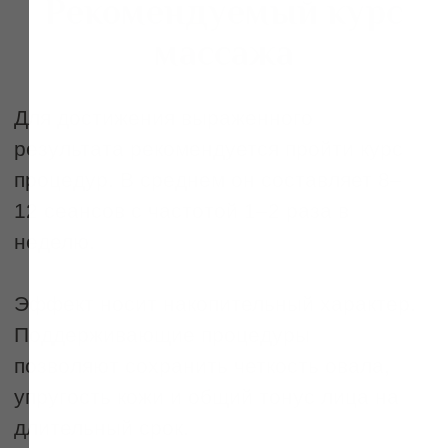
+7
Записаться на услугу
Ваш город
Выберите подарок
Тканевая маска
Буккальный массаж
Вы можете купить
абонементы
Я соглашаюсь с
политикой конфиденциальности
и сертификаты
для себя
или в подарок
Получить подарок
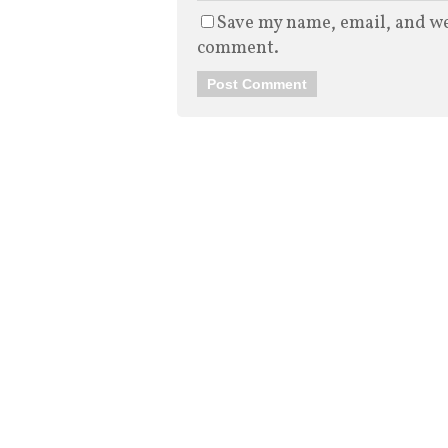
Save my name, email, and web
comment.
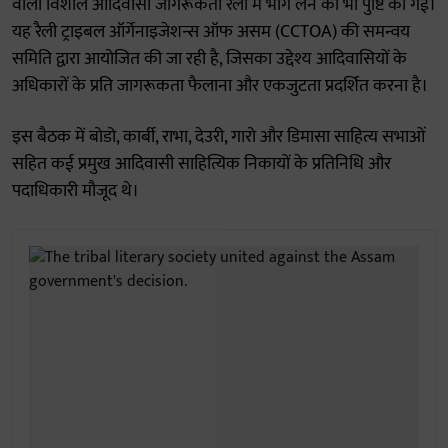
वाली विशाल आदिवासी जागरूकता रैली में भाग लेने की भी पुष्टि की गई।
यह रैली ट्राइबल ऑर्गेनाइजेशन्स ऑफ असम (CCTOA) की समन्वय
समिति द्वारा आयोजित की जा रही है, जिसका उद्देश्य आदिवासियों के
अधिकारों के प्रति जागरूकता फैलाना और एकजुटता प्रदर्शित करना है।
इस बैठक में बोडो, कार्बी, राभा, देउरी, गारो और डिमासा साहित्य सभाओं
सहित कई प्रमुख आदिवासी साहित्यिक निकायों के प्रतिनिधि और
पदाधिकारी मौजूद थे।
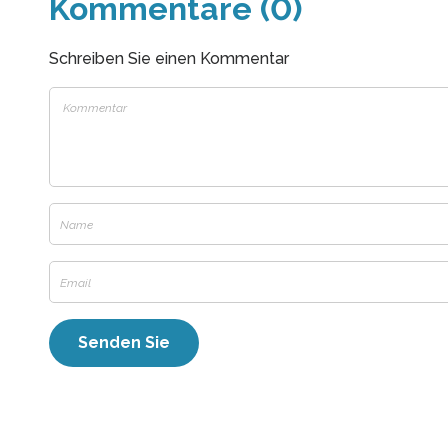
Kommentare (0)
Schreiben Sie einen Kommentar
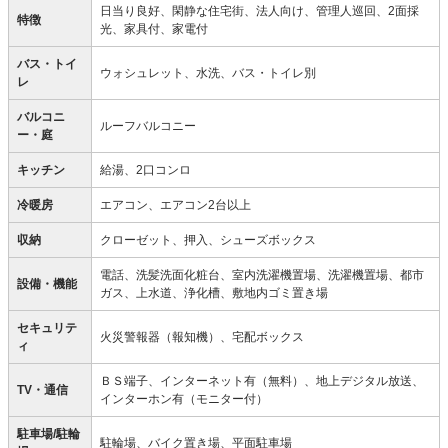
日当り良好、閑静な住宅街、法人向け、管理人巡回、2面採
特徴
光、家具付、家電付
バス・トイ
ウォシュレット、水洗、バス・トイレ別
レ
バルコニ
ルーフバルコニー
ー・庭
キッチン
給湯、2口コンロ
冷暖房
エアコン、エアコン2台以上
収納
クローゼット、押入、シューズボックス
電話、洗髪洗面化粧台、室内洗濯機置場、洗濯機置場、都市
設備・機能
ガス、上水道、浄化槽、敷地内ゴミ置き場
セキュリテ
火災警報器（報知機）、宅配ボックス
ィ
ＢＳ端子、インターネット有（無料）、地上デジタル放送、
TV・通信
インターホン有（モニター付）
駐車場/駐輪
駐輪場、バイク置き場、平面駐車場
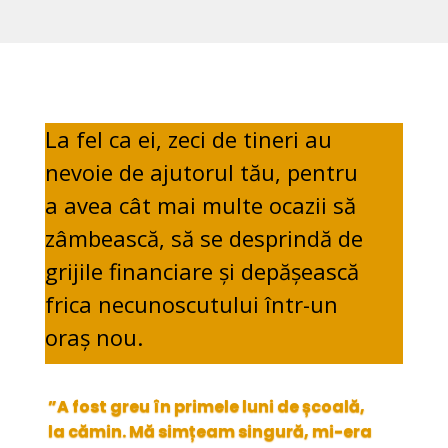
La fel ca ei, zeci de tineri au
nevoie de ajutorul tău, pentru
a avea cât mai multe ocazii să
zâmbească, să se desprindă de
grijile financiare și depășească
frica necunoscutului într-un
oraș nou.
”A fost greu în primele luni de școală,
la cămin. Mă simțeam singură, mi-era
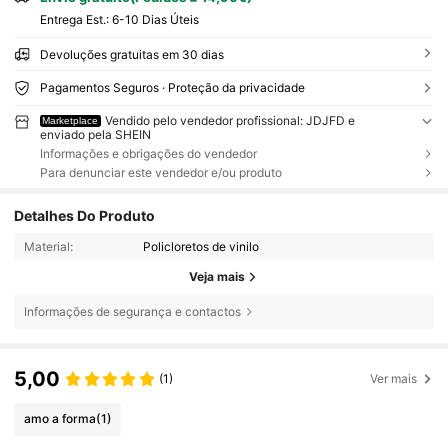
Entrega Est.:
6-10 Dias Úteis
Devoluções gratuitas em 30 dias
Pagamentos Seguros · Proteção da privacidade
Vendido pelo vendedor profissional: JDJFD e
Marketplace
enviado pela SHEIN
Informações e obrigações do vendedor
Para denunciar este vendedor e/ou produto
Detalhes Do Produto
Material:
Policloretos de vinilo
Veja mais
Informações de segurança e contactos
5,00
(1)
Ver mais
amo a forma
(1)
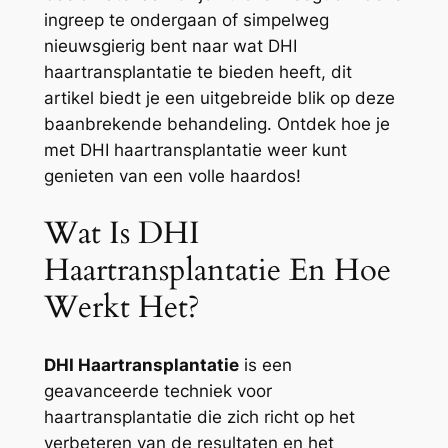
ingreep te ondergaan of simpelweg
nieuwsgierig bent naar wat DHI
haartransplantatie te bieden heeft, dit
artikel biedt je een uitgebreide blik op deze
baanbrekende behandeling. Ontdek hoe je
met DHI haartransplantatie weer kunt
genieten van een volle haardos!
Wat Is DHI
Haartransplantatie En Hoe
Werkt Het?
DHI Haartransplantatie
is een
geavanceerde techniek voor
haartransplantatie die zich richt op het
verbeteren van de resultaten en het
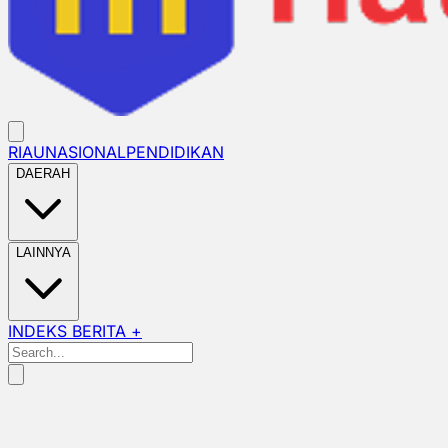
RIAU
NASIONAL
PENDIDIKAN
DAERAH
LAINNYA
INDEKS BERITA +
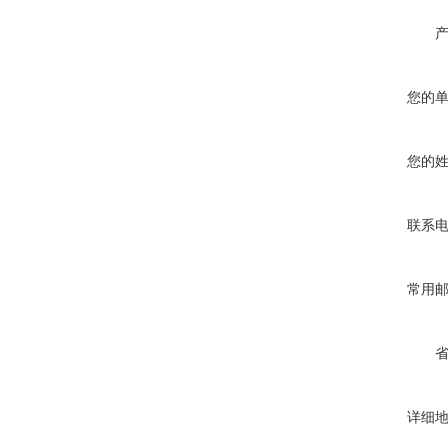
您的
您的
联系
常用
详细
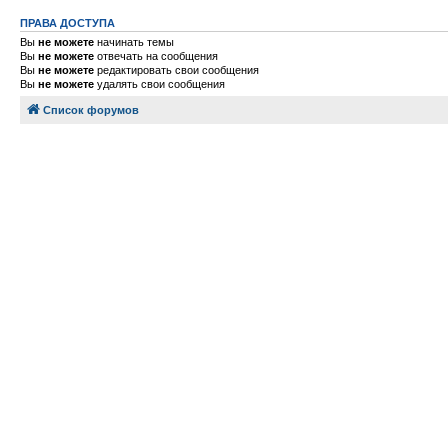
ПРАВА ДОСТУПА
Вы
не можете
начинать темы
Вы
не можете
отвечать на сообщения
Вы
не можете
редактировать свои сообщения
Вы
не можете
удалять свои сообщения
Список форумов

##########

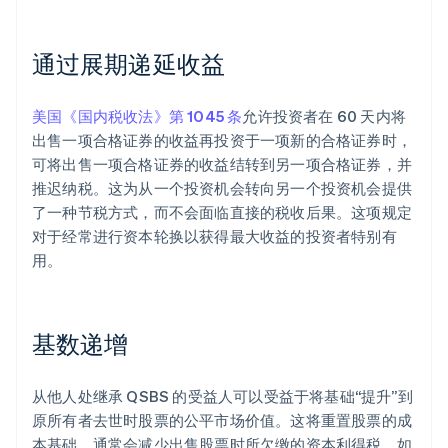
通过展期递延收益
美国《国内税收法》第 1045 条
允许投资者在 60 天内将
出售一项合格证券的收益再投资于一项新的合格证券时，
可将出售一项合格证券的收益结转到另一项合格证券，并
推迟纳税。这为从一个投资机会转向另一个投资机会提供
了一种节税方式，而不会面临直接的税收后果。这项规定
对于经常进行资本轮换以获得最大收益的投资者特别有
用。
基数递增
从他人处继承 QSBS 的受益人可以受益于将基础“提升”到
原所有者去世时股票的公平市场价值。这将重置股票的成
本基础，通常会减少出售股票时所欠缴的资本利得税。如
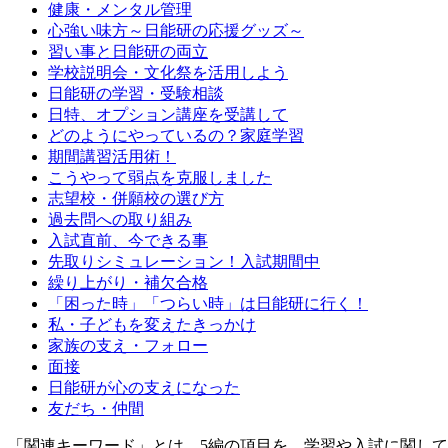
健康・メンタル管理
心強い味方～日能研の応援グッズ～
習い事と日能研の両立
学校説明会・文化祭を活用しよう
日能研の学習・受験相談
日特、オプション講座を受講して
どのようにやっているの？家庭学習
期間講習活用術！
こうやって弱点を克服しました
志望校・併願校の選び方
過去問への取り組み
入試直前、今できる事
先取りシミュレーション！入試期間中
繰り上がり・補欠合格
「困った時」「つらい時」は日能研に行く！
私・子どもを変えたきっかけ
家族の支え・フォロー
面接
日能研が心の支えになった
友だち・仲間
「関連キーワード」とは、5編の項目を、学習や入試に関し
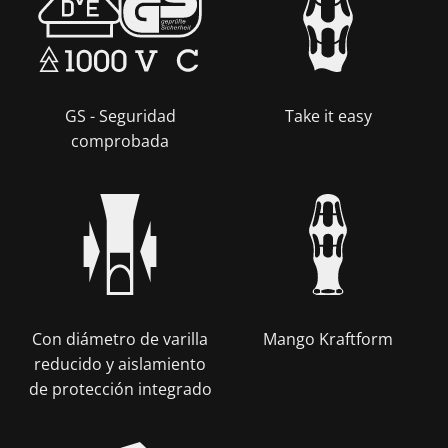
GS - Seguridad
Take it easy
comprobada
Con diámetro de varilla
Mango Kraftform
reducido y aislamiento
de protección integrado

##########

- [Problem to work on] Find the line with "nieuwsgierig bent naar wat DHI" and the line with "Список форумов" in the records above. Copy both and all lines between them exactly, without pictures.

- [Response for this exercise]
nieuwsgierig bent naar wat DHI
haartransplantatie te bieden heeft, dit
artikel biedt je een uitgebreide blik op deze
baanbrekende behandeling. Ontdek hoe je
met DHI haartransplantatie weer kunt
genieten van een volle haardos!
Wat Is DHI
Haartransplantatie En Hoe
Werkt Het?
DHI Haartransplantatie
is een
geavanceerde techniek voor
haartransplantatie die zich richt op het
verbeteren van de resultaten en het
RIAU
NASIONAL
PENDIDIKAN
DAERAH
LAINNYA
INDEKS BERITA +
您的
您的
联系
常用
详细
ПРАВА ДОСТУПА
Вы
не можете
начинать темы
Вы
не можете
отвечать на сообщения
Вы
не можете
редактировать свои сообщения
Вы
не можете
удалять свои сообщения
Список форумов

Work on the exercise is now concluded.